To support your point, this is quite literally a part of a move to decrease them from 120k to 100k employees. Who decided those arbitrary numbers, and that 100k (not 105, not 95) was the goal needed for the best interest of the company, while not even linking it to specific division within it ? Clearly not someone in touch with the day to day and nitty gritty. Not because that number is good (or not), I don't know Dell enough for that. but because that number is too round, too perfect, to be anything else than a spreadsheet result, though displayed in a "Business Intelligence" suite of course. I'm sure the guy even had a great tie.

I understand it makes sense financially and that once companies become that big they are essentially playing two game (what they do game, with the workers, and what they're worth game, with the investors), but this really doesn't help with the dissociation more and more people are feeling between the stock market / modern management of companies by mba on one side, and their "real" every day live on the other.

I'm very lucky to be well off enough to not have to worry about things like that anymore, but I can't imagine the rage you must feel when fired not because you made a mistake, or are bad, or your project failed, or your division is doing poorly, or your company is, but because someone decided the employee ticker must reach that number, and now if it's not done the market will decide it's a failure, so you won the inverse lottery.

> but because that number is too round, too perfect

Because it's an external estimate. From the article:

"That number has been guesstimated at around ten percent of the workforce – about 12,500 people – as part of an effort to get the overall workforce from 120,000 to below 100,000."

>while not even linking it to specific division within

there's no indication that they decided to cut 10% (or whatever) evenly across all divisions. The only thing we do know is that the overall reduction is 10%.

This comment matches my experience of two big tech corps. It almost feels exactly like the Soviet bureaucracy described in the book "Red Plenty". The amount of work being done is just far low compared to a small company and the gravy train is huge. The goal is to show activity not results. Nobody wants to talk about results but activity. Internal departments have de facto monopoly over their domains regardless of how shitty they are, and you need to do soviet style bartering to get what you need.
>US corporations have become so large, they have started to function internally not unlike the fully fledged managed economies of the USSR

The important difference you're missing is that unlike china or the USSR, there are competitors you can jump ship to (eg. Lenovo or HP), and Dell can't send you to the gulag for disagreeing with them.

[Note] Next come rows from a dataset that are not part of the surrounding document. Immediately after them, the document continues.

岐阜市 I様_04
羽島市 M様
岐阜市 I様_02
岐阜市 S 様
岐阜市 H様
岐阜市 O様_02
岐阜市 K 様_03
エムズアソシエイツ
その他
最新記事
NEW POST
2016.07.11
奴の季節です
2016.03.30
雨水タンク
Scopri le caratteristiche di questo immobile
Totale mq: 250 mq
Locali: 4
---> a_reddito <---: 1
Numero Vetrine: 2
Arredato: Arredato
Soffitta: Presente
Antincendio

While a nice meme, it doesn't at all take away from the point that many large companies operate like planned economies, ee for example Walmart: https://www.versobooks.com/en-ca/products/636-the-people-s-r...)
But they can deny you severance payments if you say anything bad about them. Not all companies do this, but enough that it makes the analogy to China or the USSR more appropriate
How is "you're denied payments voluntarily made to you" anywhere close to "you get sent to the gulag"?
no. anti-disparagement clauses in severance agreements are illegal.
Thank you for pointing out my error.

"The National Labor Relations Board (“NLRB” or the “Board”) held in a February 2023 decision, McLaren Macomb, 372 NLRB 58 (2023), that the “mere proffer” of a severance agreement which conditions receipt of benefits upon forfeiture of protected rights under the NLRA constitutes an unfair labor practice."

https://www.americanbar.org/groups/labor_law/publications/la...

You couldn't easily fire in USSR, not a good analogy.

US corps look more like feudal kingdoms of the middle ages with serfs.

I don't think they could fire serfs that easily either
Remember, in a capitalist democracy the only organization that is not democratic is the corporation.
This is one of those moments people tell you 'not to feed the trolls', but if you ignore them, they have a platform to spew nonsense.

Reddit is far worse than HN, and no one has time to correct all the anarchist teens.